How to Help a Senior that has Fallen Prey to Common Scams

There is an increase in the instances of foreign scammers preying on senior adults. Three common scams I see use religion, prizes, and loneliness to gain access to the senior’s assets. senior citizen


Charity/Religion Scam. In this scenario, the scammer calls the senior and pretends to be a charity or religious organization. The scammer may pray with the senior over the phone and spend a lot of time talking to the senior about the senior’s life in order to convince them that they are friends. Of course, the scammer will also talk about the need for money for some project. The scammer may call several times a week to check on the senior “friend.” The senior begins to send money to the scammer. Often, after several months, the family may notice something is wrong. At this point the senior will often become defensive of the friend and angry toward family. This may continue until hundreds of thousands of dollars have been sent to the scammer.

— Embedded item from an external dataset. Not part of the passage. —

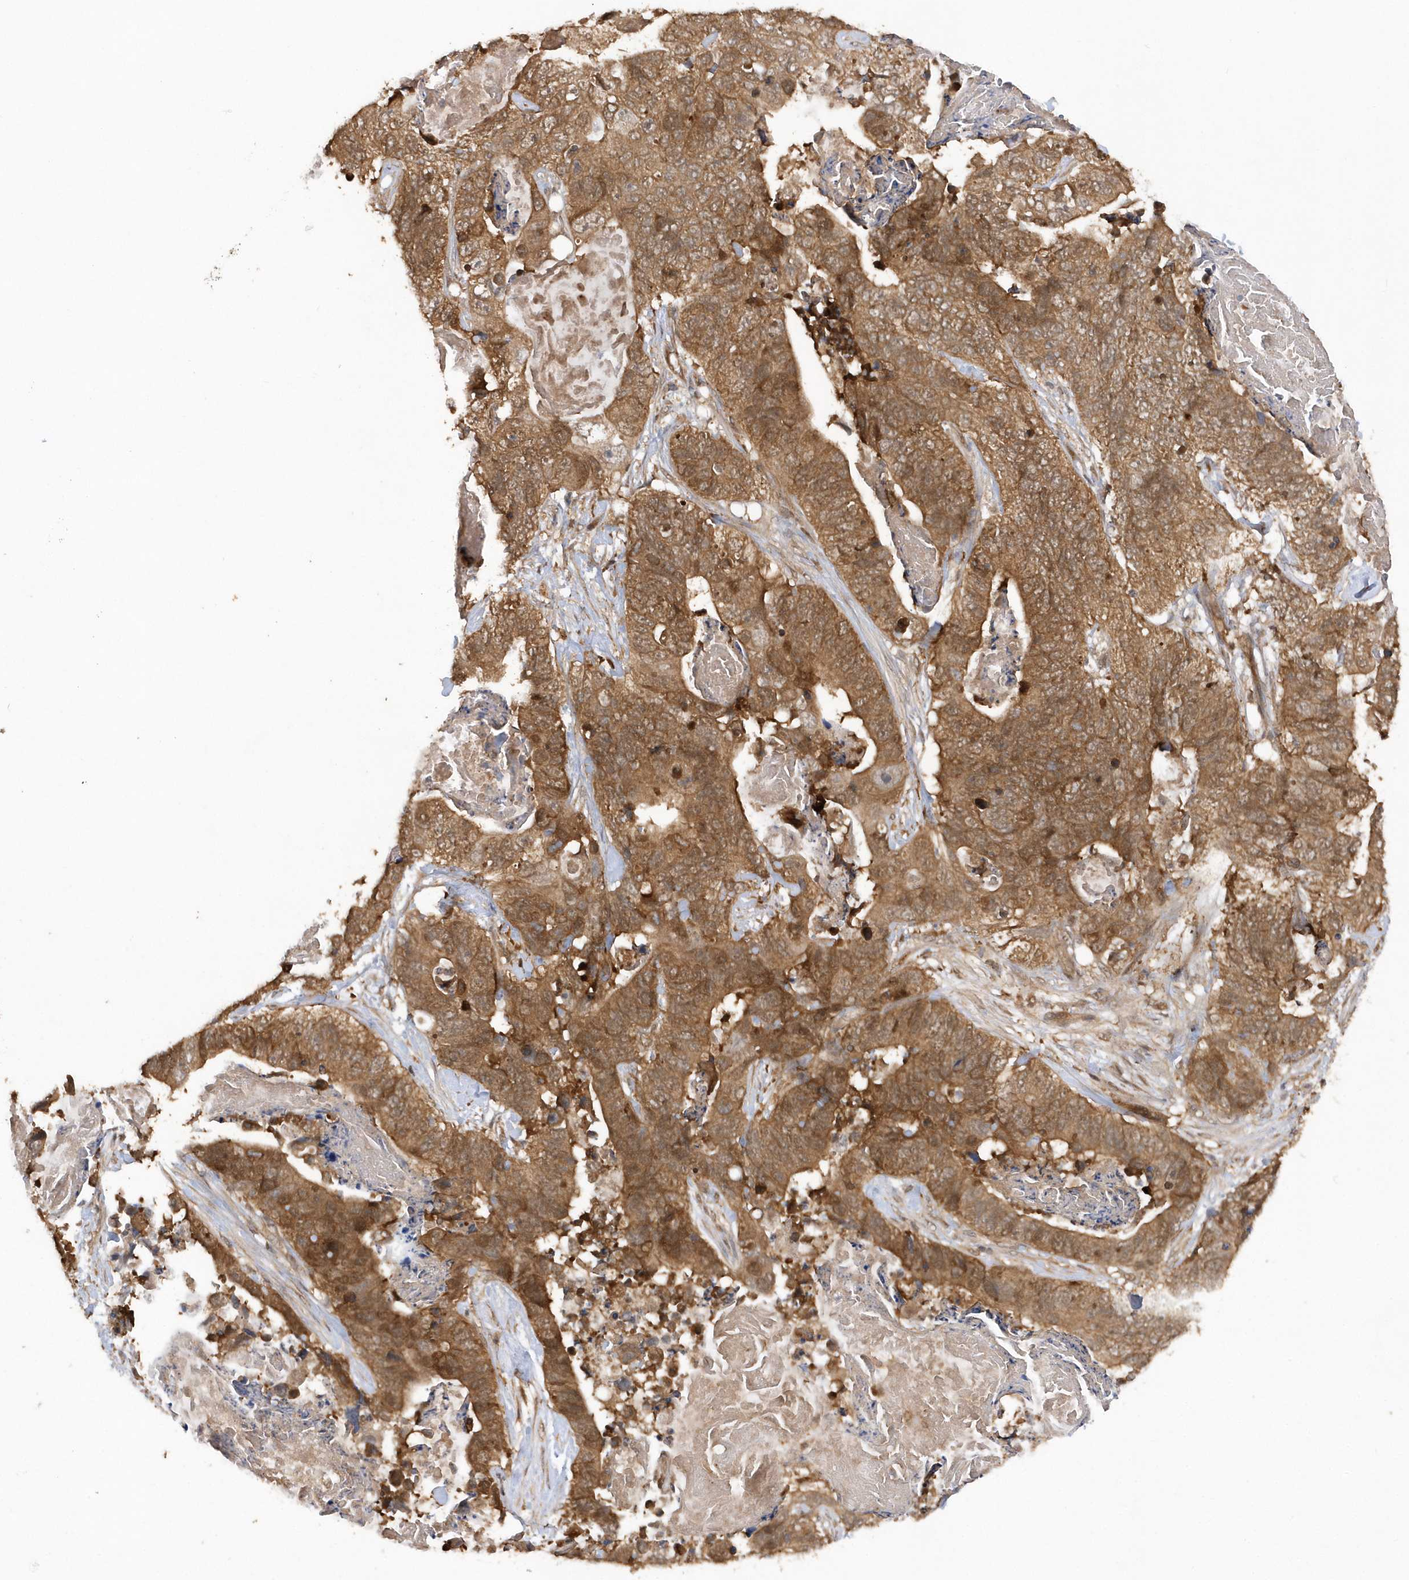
{"staining": {"intensity": "moderate", "quantity": ">75%", "location": "cytoplasmic/membranous"}, "tissue": "stomach cancer", "cell_type": "Tumor cells", "image_type": "cancer", "snomed": [{"axis": "morphology", "description": "Adenocarcinoma, NOS"}, {"axis": "topography", "description": "Stomach"}], "caption": "Moderate cytoplasmic/membranous protein positivity is identified in approximately >75% of tumor cells in adenocarcinoma (stomach).", "gene": "RPE", "patient": {"sex": "female", "age": 89}}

Sweepstakes Scam. A family member of mine almost experienced this scam. The family member received a call that she had won Publisher’s Clearing House; but, needed to give access to her bank account so the money could be transferred. Fortunately, she did not disclose any information and had me check into it. I discovered the number led to a location in Jamaica – clearly not the real Publisher’s Clearing House.

Matchmaking. Believe it or not, seniors use online dating services because they are lonely. The senior may “meet” someone and have a virtual relationship. This relationship usually consists only of emailing or chat. In other words, the senior never sees the person; but, grows to think they love each other. At that point, the new “love” starts talking about money problems. The senior begins wiring money. This begins a cycle as the new “love” always has money problems.

How can the family help or intervene? The family may be able to monitor bank accounts, change phone numbers, monitor the senior’s mail and activities and stop this activity. Seniors can also be desperate enough to send money to the “friend” that they sell or pawn property to get money. At this point, if the senior has a medical issue such as dementia, the family will likely need to look at court action such as guardianship and conservatorship. This action is extreme but it can work to prevent a senior from obtaining loans, signing contracts, or cashing out assets to send to the scammer. These cases can be very difficult and it is important for the family to seek legal advice as soon as it is suspected that the senior is the victim of a scam.